Lev Parnas Changes Course, Now Willing to Comply with Impeachment Probe

Ukrainian-American businessman Lev Parnas, an associate of Rudy Giuliani who was arrested last month on charges of violating campaign-finance law and has emerged as a central player in the events that led the House to open a presidential-impeachment inquiry, has changed course and will now comply with the inquiry, according to his lawyer.

“We will honor and not avoid the committee’s requests to the extent they are legally proper, while scrupulously protecting Mr.

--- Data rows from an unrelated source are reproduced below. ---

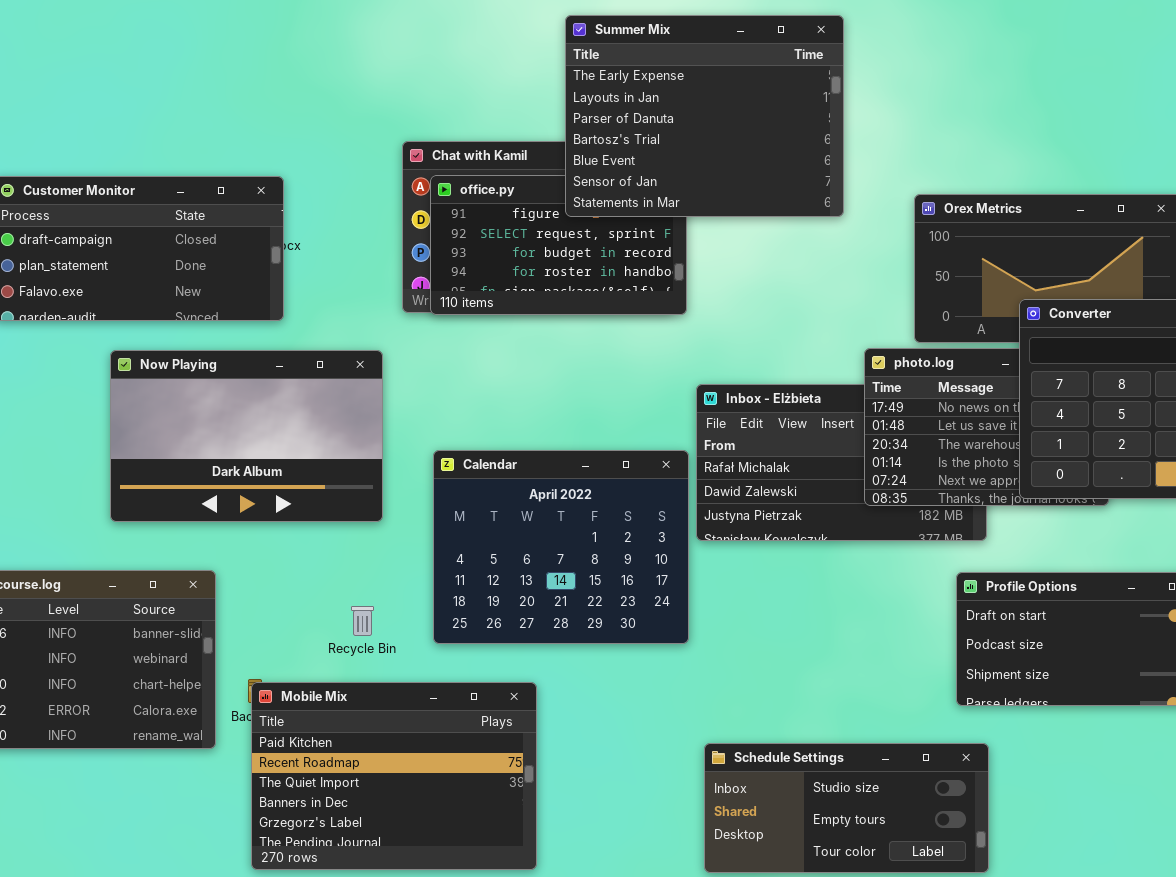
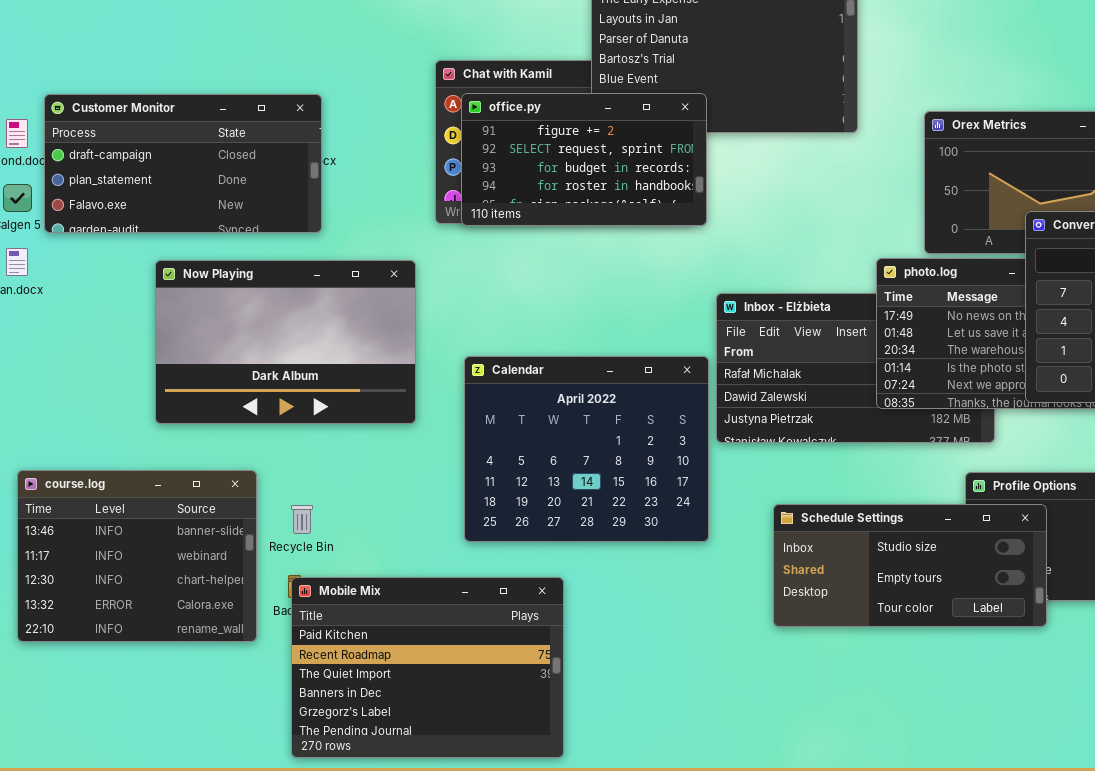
office.py: [430,175,687,315] -> [461,93,707,226], raised
Recycle Bin: [351,606,374,636] -> [291,505,313,534], moved
Schedule Settings: [704,743,989,873] -> [773,504,1047,627], moved

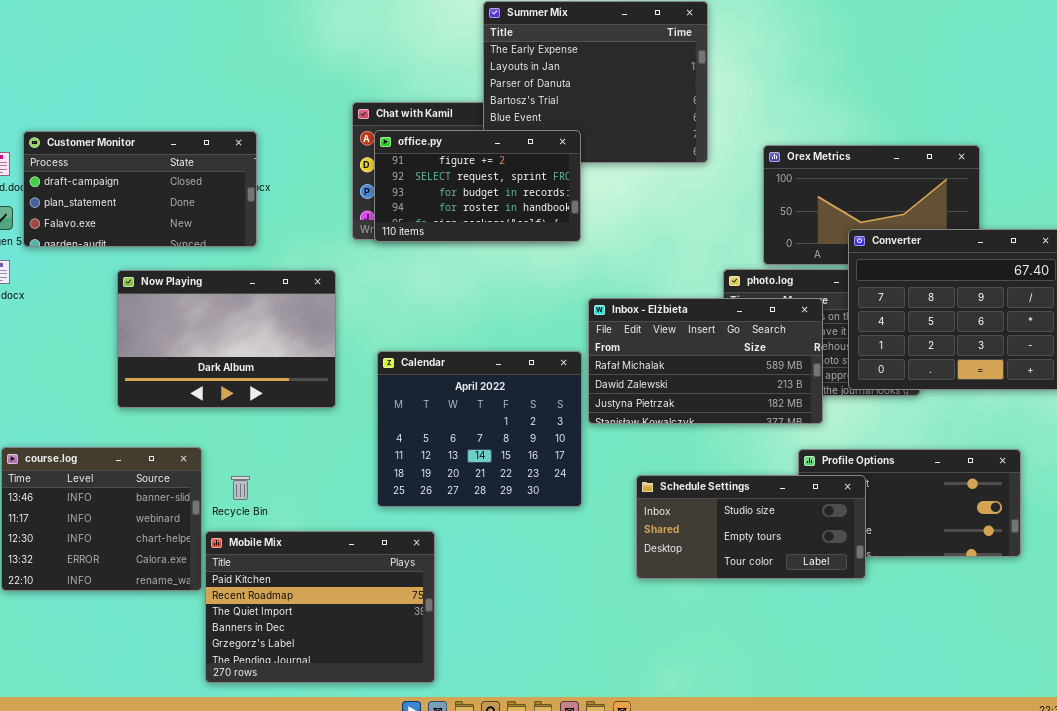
Inbox - Elżbieta: [716,293,995,443] -> [588,298,823,424], raised
Mobile Mix: [291,577,564,758] -> [205,531,435,683], moved

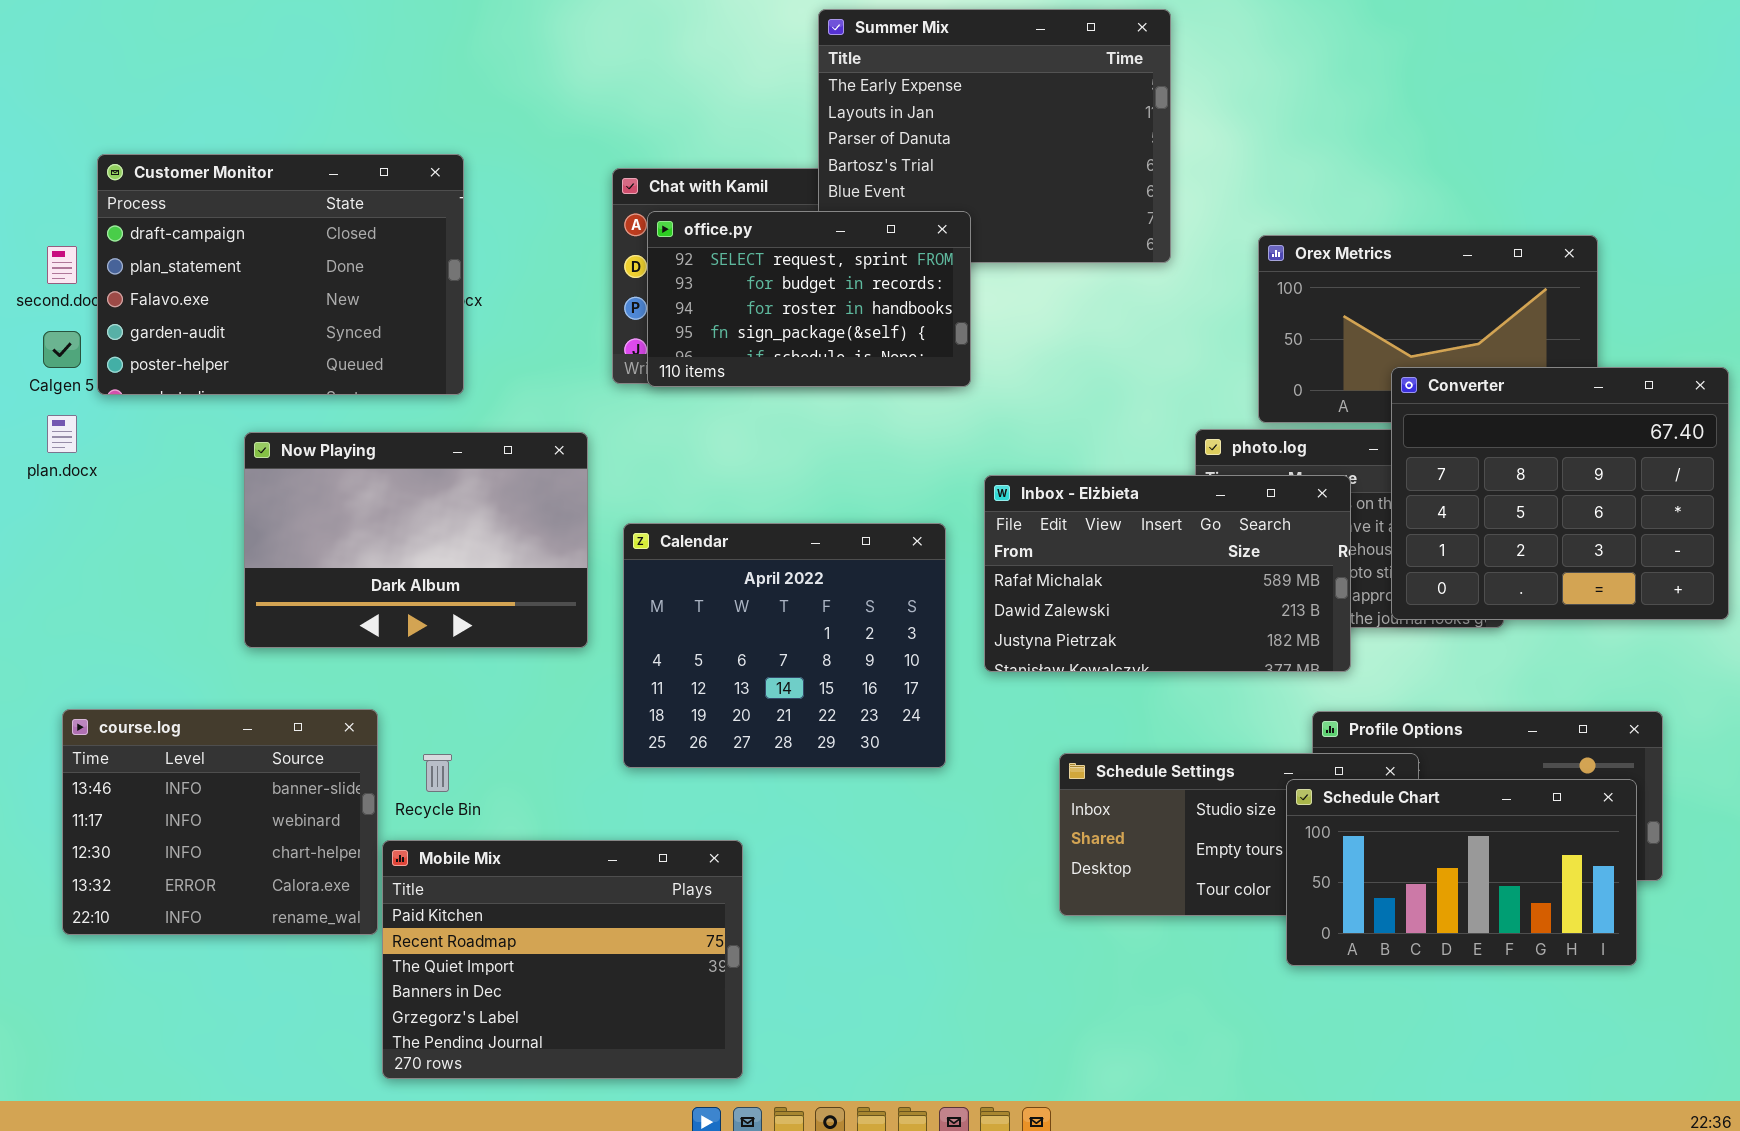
office.py: [374,130,581,242] -> [647,211,971,387], scrolled down 1 row
Customer Monitor: [23,131,257,247] -> [97,154,464,395], resized
Calendar: [377,351,582,507] -> [623,523,946,768], moved
Schedule Chart: none -> [1286,779,1637,966], opened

Parnas’ privileges including that of the Fifth Amendment,” Parnas’s lawyer Joseph Bondy told Reuters.

Parnas was subpoenaed by the House on the same day that he and his business partner, Igor Fruman, were charged with illegally disguising donations to Republican candidates “for the purpose of gaining influence with politicians so as to advance their own personal financial interests and the political interests of Ukrainian government officials.” Their deadline to comply was set for October 16, which passed with neither testifying.

Parnas’s reversal comes the same day of the release of the House testimony of Marie Yovanovitch, former U.S. Ambassador to the Ukraine, who complied with a subpoena and testified on October 11, a day after Parnas and Fruman were arrested. In her testimony, Yovanovitch alleges that the two men, in coordination with Giuliani, were key forces behind her eventual ouster.

“There were two individuals from Florida, Mr. Parnas and Mr Fruman, who were working with Mayor Giuliani, and that they had set up the meetings for Mr. Giuliani with [former Ukrainian prosecutor] Mr. Lutsenko,” Yovanovitch said. “And that they were interested in having a different ambassador at post, I guess for — because they wanted to have business dealings in Ukraine, or additional business dealings.”